My initial reactions really aren't positive. With the new Metro interface, I really got the impression that it probably works well on a tablet, but it's a big hindrance on a workstation. Everything jumps to full screen mode. There's no obvious way to close programs. Solitaire doesn't work in a remote desktop session. How the hell do you break Solitaire??

The interface seems to randomly jump back to the old style now and then, depending on what program you run, but it's still missing any sort of traditional start menu to run other programs.

I found that there was a general lack of tool tips on icons so I had no idea what they did, and right-clicking stuff never seemed to do anything of value.

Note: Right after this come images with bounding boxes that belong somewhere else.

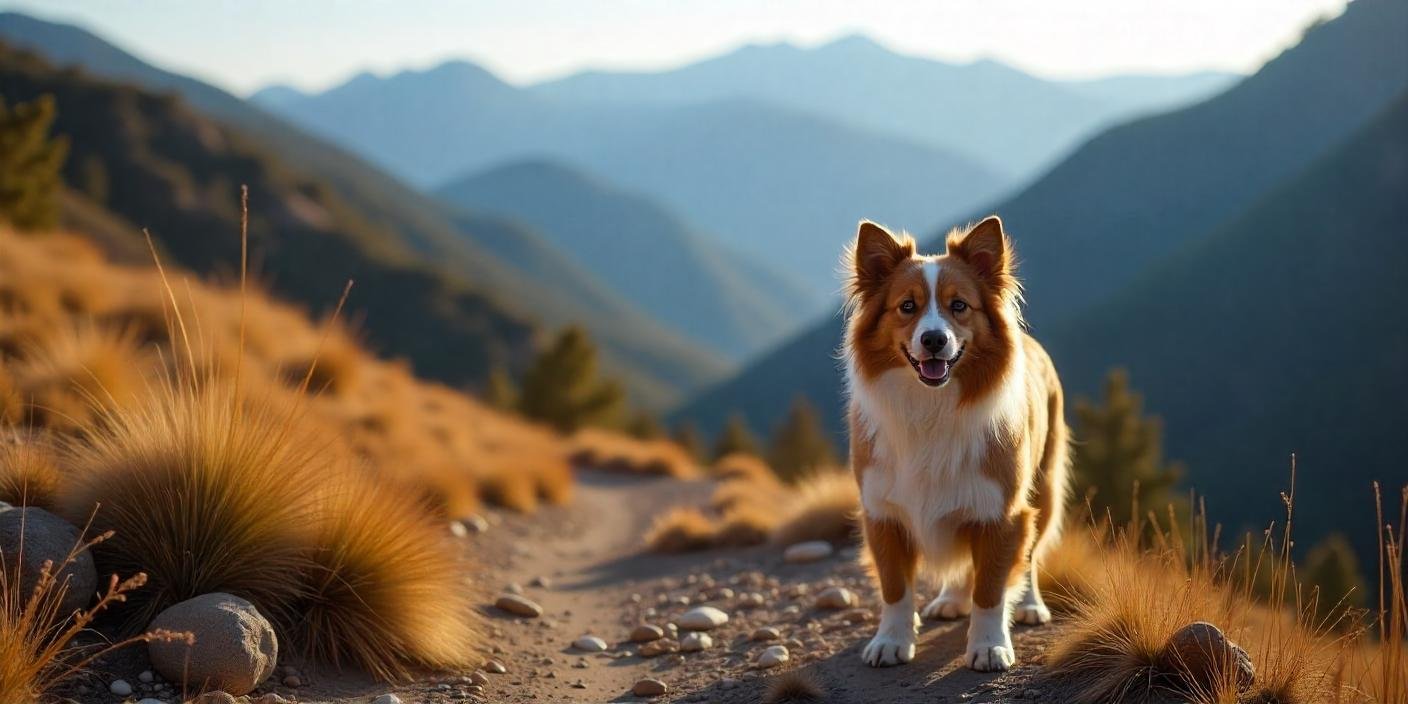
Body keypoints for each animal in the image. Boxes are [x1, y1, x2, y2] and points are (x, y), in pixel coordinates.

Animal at [839, 214, 1070, 670]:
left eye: (959, 305)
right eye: (907, 306)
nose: (934, 340)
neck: (931, 408)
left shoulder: (1003, 512)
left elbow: (991, 589)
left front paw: (989, 645)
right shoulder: (882, 511)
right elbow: (895, 588)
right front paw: (891, 640)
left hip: (1044, 485)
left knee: (1030, 556)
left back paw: (1030, 605)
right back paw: (951, 599)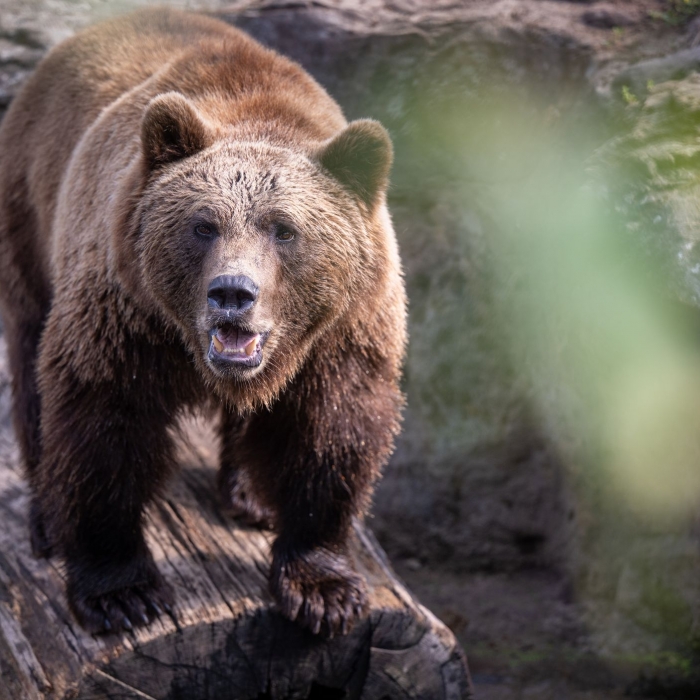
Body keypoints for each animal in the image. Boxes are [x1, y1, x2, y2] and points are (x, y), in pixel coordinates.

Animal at [0, 8, 406, 637]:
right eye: (203, 225)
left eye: (283, 229)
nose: (231, 293)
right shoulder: (125, 314)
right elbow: (101, 423)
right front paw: (121, 592)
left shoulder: (343, 330)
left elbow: (331, 431)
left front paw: (323, 589)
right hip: (31, 215)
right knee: (31, 360)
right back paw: (46, 518)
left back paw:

I guess you can't right-click with your finger on a touchscreen, so they just didn't bother with it.

Overall, I'm really quite disappointed. I understand the convergence of operating systems between phones and tablets. Apple did it, and Google did it, and it makes sense.

Converging the desktop interface just doesn't make any sense at all though. I mean... why do I need to keep hitting the Windows key to get out of programs? Why can't I just click on the other window to go do something there... besides the fact that there seems to be no other windows.

I know this is just a preview and there could be major changes coming. I HOPE there are major changes coming. Otherwise I suppose it'll be Windows 7 for the next generation for me. Why not? I'm still running Windows XP at work.